Recently I did a few courses with Art of Living where I got in touch with Indian mythology & importance of our traditions. I also started working for a firm where majority of my colleagues are foreigners. And the way they feel about India & it’s culture is way more positive than how I feel about it. All this has started to change something within me.
In our current lifestyles, living in nuclear families, away from home & parents, how many festivals do we celebrate with all the rituals & traditions? Hardly any. Most festivals in metro cities have become an excuse for parties and fun. I’m not saying it’s wrong, that’s another way to get together with people you love and have a good time, but what about our traditions? How many of us from this generations know even half of what our parents know about Indian culture? Not many.
My father always emphasised on celebrating all festivals with full enthusiasm & rituals and pushed us to follow all the steps even if it took longer. He would make sure he visits everyone he knew on Holi & Diwali and he would take us along even when we didn’t want to go. I didn’t understand the importance of meeting everyone during festivals, and exchanging sweets. I wanted to play with colors & burn crackers.
After I got married I heard stories of how my mother-in-law used to put ‘aipan’ (the traditional art drawn on doors and floor in Diwali to welcome goddess Laxmi) on 22 doors and hundreds of steps. It took her 3 days just to do that. She used to make ‘singhal’ (traditional home made pahadi sweet) from dawn to sunset because they were distributed to all family members, neighbours and more or less the whole town, since everyone knew everyone.
I have always celebrated Diwali with my parents. After marriage I made sure we visit Nainital, my hometown, to celebrate with both my families even when we had to pay a huge amount to buy last minute tickets. Diwali without family sounds incomplete.
There was just this one year we couldn’t make it and had to celebrate in Bangalore. Diwali is not as big a festival in South India as it’s in North India and so Harsh didn’t get a leave. I had optional holiday so I took it. I had to, it was Diwali! I wanted to make sure I do all that Maa & Maa in law do back at home. So I pushed all my limits to celebrate it in the same traditional way. Did all the preparations alone since there was no family to help. And then I invited my cousins to do the Pooja & have dinner with us. That was all the family I had in a new city back then. I remember how my back hurt by the time I finished doing everything. When I sat down with my dinner plate on the table I sighed with satisfaction that I did what my parents would do. I was happy I did all of it but you know what still the best part was? Looking at my husband & cousins do Pooja together. Even if I had done everything and it would have been just me & Harsh, it wouldn’t have been the same. All of us together was what made the difference.

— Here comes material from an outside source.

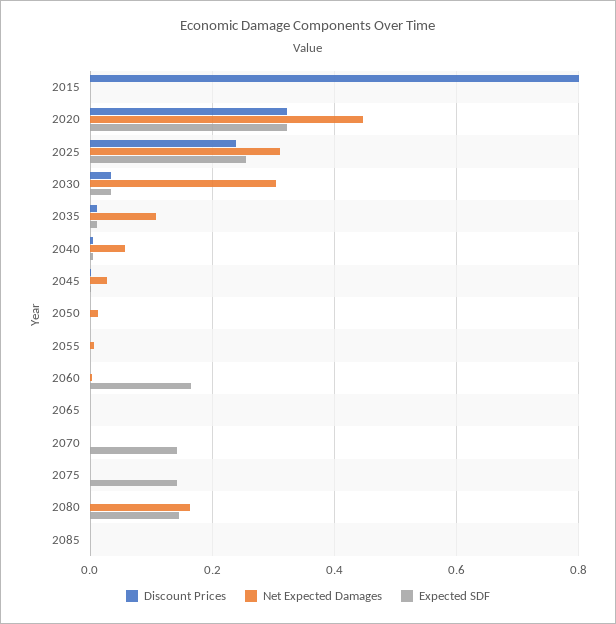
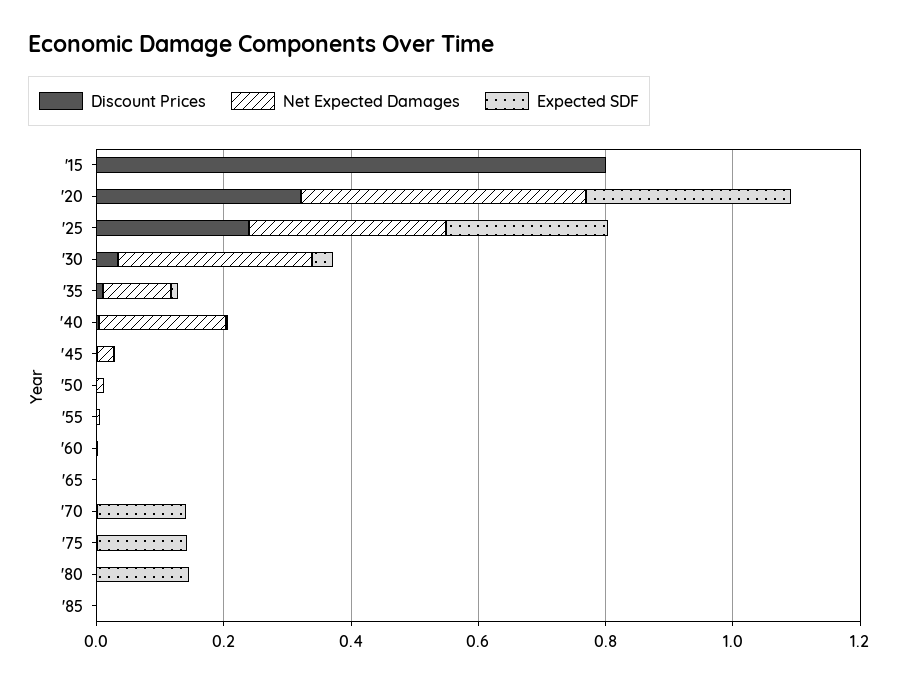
Net Expected Damages, 2040: 0.06 -> 0.2
Expected SDF, 2060: 0.16 -> 0
Net Expected Damages, 2080: 0.16 -> 0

Indian culture teaches us the importance of being with families. It’s a part of our culture. And however western we want to be in our way of living, we must not forget that being Indian is what defines us. I have realised that running behind western way of living may look cool in today’s time but doing it at the cost of losing ourselves & our values, isn’t fine.
People from all over the world are following Indian culture & we Indians are running away from it, feeling its outdated & backwards to be have Indian values. I had few foreigner friends wishing me Navratri & how they felt about it and here I was not even knowing what devi is worshiped on what day. I felt very small that day.
We must save our traditions, and way of living, to pass it on to our future generations, or else we will lose the essence of our being. Our country’s rich heritage and culture is what makes it stand out from the world, losing it would be a loss to the entire world.
And that’s why I am here, in Nainital, to celebrate the biggest festival with my families. To learn more and to share more with generations to come. I still am quite western in a lot of ways I think, thanks to the way we have been bought up in metro cities, but I’ll try to keep the good parts of the Indian in me alive for as long as I live. I’m not trying to become an extreme Indian with no respect for other cultures, I’m trying to find a balance of accepting myself as an Indian who follows good parts of western culture but doesn’t forget her own. It’s not easy, because it’s not considered ‘modern’ & ‘cool’ and sometimes it’s not very convenient & takes effort but it sure is who I want to be from now on.
Better late (realisations) than never!